Instruction 1: Copy the portion of the passage on Toninas and Eriocaulons exactly, starting with "Many an expensive" and going on through "the top 50.".

Excerpted passage:
Though not easily obtained, many should be familiar with plants from the Tonina and Eriocaulon groups. These plants have become a synonym with “rare,” “expensive,” and “cutting edge.” For better or worse, people tend to associate these words with “desirable.” Toninas and eriocaulons are very beautiful plants, and moreover require very special demands in the aquarium. Those who are obsessed with growing the “latest greatest” plants and looking for a challenge often turn to these.
Many an expensive ADA set up with aquasoil, high lighting, and CO2 have I seen dedicated to these with pages and pages of responses in tow.
Problem: None of them are very attractive.
I have yet to see a single example of top-tier Aquascaping that used Toninas or Eriocaulons, much less used them in a way that the Aquascape wouldn’t be better off without them. In the entire history of the ADA International Aquatic Plant Layout Contest, there has not been a single winning tank that used Toninas or Eriocaulons. Looking through the 2005 and 2006 contest books, they start to disappear as one gets into the top 100, and are non-existent in the top 50.
Why is this?
Of course volume is a problem-- how many people do you know who own 40+ of 1 type of eriocaulon? Collectoritis is also a problem since demographically, the majority (of the very small population) of tonina/erio growing hobbyists are afflicted with collectoritis. Another demographic problem is that the majority of serious aquascapers notice the lack of strong Aquascapes using these plants, and then choose to ignore them. Expensive plants that do not look good in over-all Aquascapes are not of great interest to serious aquarium designers.
Aside from these demographic/price/cultivation difficulties though, the plants are just not very easy to use from an Nature Aquarium Aquascaping perspective.
Toninas and tall Erios are leggy. Nature and Dutch designers alike prefer to have nice thick bushes, and usually hide the “legs” of their stems with either smaller plants or hardscape material. Compared to a rotala, hemianthus or ludwigia that will bush nicely and branch readily, a tonina’s shape is not-preferable. A straight leggy stem going up to a pom-pom like crown is not good for shaping. The most common motif for a stem plant to follow is that of a tree or bush. Toninas don’t do either of these motifs that well.

Supplied records:
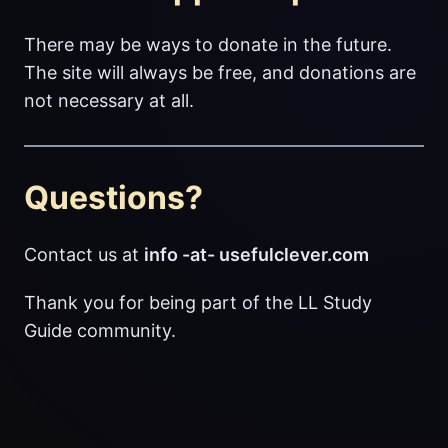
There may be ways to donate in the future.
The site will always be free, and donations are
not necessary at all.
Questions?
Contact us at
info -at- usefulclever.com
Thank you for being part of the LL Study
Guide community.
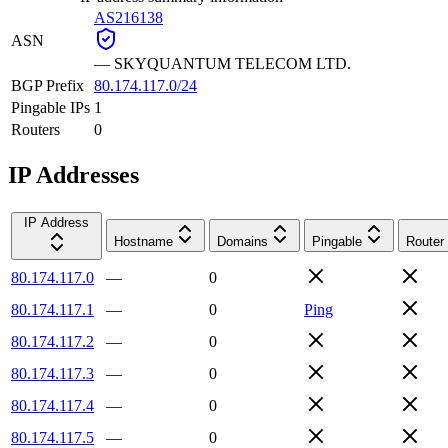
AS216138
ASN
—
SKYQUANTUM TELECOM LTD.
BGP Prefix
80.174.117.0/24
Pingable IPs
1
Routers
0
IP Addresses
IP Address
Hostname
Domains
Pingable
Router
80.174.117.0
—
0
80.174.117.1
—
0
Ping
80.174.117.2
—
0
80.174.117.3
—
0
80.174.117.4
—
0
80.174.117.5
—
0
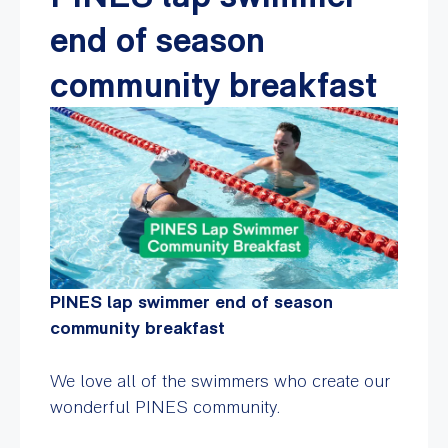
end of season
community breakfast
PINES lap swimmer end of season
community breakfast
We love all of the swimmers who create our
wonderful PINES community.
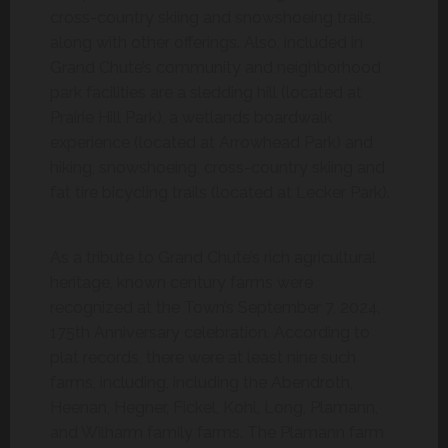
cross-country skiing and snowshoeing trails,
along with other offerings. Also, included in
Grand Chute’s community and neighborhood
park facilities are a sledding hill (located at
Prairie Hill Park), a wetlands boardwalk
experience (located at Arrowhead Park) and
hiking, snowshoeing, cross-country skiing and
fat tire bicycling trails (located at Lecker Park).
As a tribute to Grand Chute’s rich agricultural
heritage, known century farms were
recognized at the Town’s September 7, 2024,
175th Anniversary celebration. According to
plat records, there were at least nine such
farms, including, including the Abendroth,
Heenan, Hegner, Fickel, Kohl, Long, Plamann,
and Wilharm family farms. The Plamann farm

Instruction 2: Quote the full text of all the records above, word for word, and leave the pictures out of your answer.

Output 1:
Many an expensive ADA set up with aquasoil, high lighting, and CO2 have I seen dedicated to these with pages and pages of responses in tow.
Problem: None of them are very attractive.
I have yet to see a single example of top-tier Aquascaping that used Toninas or Eriocaulons, much less used them in a way that the Aquascape wouldn’t be better off without them. In the entire history of the ADA International Aquatic Plant Layout Contest, there has not been a single winning tank that used Toninas or Eriocaulons. Looking through the 2005 and 2006 contest books, they start to disappear as one gets into the top 100, and are non-existent in the top 50.

Output 2:
There may be ways to donate in the future.
The site will always be free, and donations are
not necessary at all.
Questions?
Contact us at
info -at- usefulclever.com
Thank you for being part of the LL Study
Guide community.
AS216138
ASN
—
SKYQUANTUM TELECOM LTD.
BGP Prefix
80.174.117.0/24
Pingable IPs
1
Routers
0
IP Addresses
IP Address
Hostname
Domains
Pingable
Router
80.174.117.0
—
0
80.174.117.1
—
0
Ping
80.174.117.2
—
0
80.174.117.3
—
0
80.174.117.4
—
0
80.174.117.5
—
0
end of season
community breakfast
PINES lap swimmer end of season
community breakfast
We love all of the swimmers who create our
wonderful PINES community.
cross-country skiing and snowshoeing trails,
along with other offerings. Also, included in
Grand Chute’s community and neighborhood
park facilities are a sledding hill (located at
Prairie Hill Park), a wetlands boardwalk
experience (located at Arrowhead Park) and
hiking, snowshoeing, cross-country skiing and
fat tire bicycling trails (located at Lecker Park).
As a tribute to Grand Chute’s rich agricultural
heritage, known century farms were
recognized at the Town’s September 7, 2024,
175th Anniversary celebration. According to
plat records, there were at least nine such
farms, including, including the Abendroth,
Heenan, Hegner, Fickel, Kohl, Long, Plamann,
and Wilharm family farms. The Plamann farm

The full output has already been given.